C'est une rupture consommée avec Paris. Christian Clavier, 73 ans, l'un des acteurs les plus populaires du cinéma français, a posé ses valises à Bruxelles il y a 8 ans. Avant cela, il avait déjà quitté la France en 2012 pour s'installer à Londres. Le Brexit l'a poussé à repartir. Direction la Belgique donc, où il a acquis une belle villa avec jardin dans le quartier branché de Saint-Gilles, au sud de Bruxelles, où il vit avec son épouse, la maquilleuse et directrice artistique Isabelle De Araujo.
La raison de ce choix ? Paris, tout simplement. “Paris est devenu invivable”, a-t-il confié au quotidien L'Avenir. L'acteur décrit une capitale paralysée, impossible à vivre au quotidien. “Il m'a déjà fallu une heure et demie pour aller d'un décor à l'autre, à 1,8 km de distance. C'est vraiment très compliqué…”, illustre-t-il. Bruxelles, elle, lui offre le contraire : “C'est très vivable. C'est une ville conviviale extrêmement sympathique.”
L'acteur reconnaît aussi une dimension plus personnelle à ce choix de vie. Célèbre en France au point de ne plus pouvoir mener une existence ordinaire, il respire différemment en Belgique, où il est moins exposé. “Il reste un contact entre les gens qu'il n'y a pas à Paris, où le rapport à la notoriété empêche cela”, a-t-il expliqué dans Le Soir. “C'est très cool de vivre ici. Les Belges sont très sympathiques.”
Ce besoin d'anonymat n'a pas entamé une carrière au contraire toujours très active. On le retrouve ce soir sur TF1 dans Qu'est-ce qu'on a fait au Bon Dieu ?, le film comique de Philippe de Chauveron sorti en 2014, dans lequel il incarne Claude Verneuil, un père bourgeois catholique dépassé par les gendres de ses filles.
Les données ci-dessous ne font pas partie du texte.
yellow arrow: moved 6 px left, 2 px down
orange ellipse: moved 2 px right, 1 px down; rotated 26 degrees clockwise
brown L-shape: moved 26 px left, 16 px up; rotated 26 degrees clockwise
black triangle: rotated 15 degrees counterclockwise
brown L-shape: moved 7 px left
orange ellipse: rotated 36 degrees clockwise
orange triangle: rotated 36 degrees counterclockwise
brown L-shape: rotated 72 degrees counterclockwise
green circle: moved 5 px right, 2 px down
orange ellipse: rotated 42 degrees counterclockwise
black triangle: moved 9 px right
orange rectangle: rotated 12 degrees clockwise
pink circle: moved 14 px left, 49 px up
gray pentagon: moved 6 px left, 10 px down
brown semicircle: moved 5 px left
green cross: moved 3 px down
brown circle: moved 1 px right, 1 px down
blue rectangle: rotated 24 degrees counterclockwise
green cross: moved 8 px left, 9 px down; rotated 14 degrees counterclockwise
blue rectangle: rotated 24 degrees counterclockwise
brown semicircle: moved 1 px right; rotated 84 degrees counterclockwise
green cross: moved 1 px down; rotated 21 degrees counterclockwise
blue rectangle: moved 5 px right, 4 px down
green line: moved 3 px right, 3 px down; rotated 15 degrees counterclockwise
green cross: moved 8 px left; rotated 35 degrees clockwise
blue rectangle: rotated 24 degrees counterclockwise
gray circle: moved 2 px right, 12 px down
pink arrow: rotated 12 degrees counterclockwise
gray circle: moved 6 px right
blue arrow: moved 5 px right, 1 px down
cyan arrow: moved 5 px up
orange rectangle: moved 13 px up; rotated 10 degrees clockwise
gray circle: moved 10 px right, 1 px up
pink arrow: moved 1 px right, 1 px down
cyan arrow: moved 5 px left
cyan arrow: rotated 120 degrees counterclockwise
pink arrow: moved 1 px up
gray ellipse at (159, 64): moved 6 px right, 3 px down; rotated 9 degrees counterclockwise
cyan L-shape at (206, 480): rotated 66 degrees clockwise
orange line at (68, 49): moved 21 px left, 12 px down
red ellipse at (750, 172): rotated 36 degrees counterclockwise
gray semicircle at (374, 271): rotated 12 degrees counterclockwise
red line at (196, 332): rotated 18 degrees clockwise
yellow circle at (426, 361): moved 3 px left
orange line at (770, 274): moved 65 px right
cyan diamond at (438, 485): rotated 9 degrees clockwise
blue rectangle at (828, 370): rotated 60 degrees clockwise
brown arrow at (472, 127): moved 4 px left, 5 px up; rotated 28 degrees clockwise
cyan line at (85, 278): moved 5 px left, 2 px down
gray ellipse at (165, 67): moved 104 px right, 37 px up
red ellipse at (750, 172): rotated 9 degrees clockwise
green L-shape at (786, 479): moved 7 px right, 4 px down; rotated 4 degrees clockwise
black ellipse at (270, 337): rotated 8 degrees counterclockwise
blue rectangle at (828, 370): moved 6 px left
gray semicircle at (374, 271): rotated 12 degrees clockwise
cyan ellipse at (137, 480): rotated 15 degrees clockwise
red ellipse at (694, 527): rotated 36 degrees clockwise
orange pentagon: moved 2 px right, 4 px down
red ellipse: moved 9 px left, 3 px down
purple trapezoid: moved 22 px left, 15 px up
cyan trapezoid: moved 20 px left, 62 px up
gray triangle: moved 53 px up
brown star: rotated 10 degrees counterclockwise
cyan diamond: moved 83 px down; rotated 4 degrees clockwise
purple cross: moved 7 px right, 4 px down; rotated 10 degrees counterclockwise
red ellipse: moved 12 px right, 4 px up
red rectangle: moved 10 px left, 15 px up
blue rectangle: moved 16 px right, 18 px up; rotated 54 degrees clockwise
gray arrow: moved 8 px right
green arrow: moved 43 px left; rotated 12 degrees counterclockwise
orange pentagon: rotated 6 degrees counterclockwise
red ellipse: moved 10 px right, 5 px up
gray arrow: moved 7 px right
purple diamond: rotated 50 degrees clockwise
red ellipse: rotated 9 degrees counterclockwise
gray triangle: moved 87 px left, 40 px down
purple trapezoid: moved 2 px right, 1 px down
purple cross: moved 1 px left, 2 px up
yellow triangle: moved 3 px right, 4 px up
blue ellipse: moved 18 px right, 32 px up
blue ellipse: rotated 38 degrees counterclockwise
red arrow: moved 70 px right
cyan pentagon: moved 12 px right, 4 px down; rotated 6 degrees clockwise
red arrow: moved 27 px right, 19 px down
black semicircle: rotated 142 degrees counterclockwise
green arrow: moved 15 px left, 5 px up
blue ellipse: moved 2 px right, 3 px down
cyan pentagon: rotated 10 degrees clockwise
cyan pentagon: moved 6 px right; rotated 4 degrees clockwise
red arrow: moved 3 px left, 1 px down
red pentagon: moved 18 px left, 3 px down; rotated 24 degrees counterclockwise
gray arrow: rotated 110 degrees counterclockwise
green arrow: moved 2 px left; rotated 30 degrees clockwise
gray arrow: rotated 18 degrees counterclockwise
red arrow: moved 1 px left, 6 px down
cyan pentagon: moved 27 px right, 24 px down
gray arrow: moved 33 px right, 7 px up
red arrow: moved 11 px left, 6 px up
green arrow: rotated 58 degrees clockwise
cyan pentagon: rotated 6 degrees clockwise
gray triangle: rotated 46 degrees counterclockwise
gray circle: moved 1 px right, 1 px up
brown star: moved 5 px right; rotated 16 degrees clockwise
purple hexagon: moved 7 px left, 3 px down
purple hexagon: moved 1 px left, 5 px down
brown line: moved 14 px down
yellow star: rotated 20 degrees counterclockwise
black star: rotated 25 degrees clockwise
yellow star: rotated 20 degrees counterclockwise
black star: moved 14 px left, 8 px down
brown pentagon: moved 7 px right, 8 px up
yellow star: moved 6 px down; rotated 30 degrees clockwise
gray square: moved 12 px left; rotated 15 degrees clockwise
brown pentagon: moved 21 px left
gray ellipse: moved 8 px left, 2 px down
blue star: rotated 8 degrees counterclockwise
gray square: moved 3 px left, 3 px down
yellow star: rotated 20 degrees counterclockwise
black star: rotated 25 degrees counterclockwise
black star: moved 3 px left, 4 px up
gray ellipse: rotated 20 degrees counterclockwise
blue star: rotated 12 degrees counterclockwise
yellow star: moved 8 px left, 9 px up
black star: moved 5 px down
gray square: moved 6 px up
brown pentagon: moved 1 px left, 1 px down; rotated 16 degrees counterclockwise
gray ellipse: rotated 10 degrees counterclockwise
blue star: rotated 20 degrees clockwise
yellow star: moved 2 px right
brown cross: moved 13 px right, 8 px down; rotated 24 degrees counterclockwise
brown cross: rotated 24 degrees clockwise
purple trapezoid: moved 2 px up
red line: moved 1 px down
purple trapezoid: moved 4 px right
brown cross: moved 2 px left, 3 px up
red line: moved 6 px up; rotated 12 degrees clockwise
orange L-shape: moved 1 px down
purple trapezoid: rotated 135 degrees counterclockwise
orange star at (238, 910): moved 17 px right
Un rôle taillé sur mesure qui lui a valu un succès colossal (et plusieurs suites).
La suite de sa carrière s'écrit depuis Bruxelles, où il tourne régulièrement et où il apprécie le talent des comédiens belges. “J'ai beaucoup écrit. Je m'amuse. J'ai énormément d'admiration pour mes copains acteurs et actrices d'ici. Stéphane De Groodt, Virginie Hocq, Jean-Luc Couchard… Les Belges ont le sens de la dérision”, confie-t-il à Paris Match Belgique.
Une simplicité qui lui rappelle quelque chose de profond. “Je retrouve quelque chose en Belgique qui ressemble à la France de mes parents, cette chaleur du cœur. C'est pour ça que j'y habite”, dit-il. Lucide, il nuance son enthousiasme. “Si on fait des généralités, il y a des gros cons aussi”, a-t-il glissé à Ciné Télé Revue.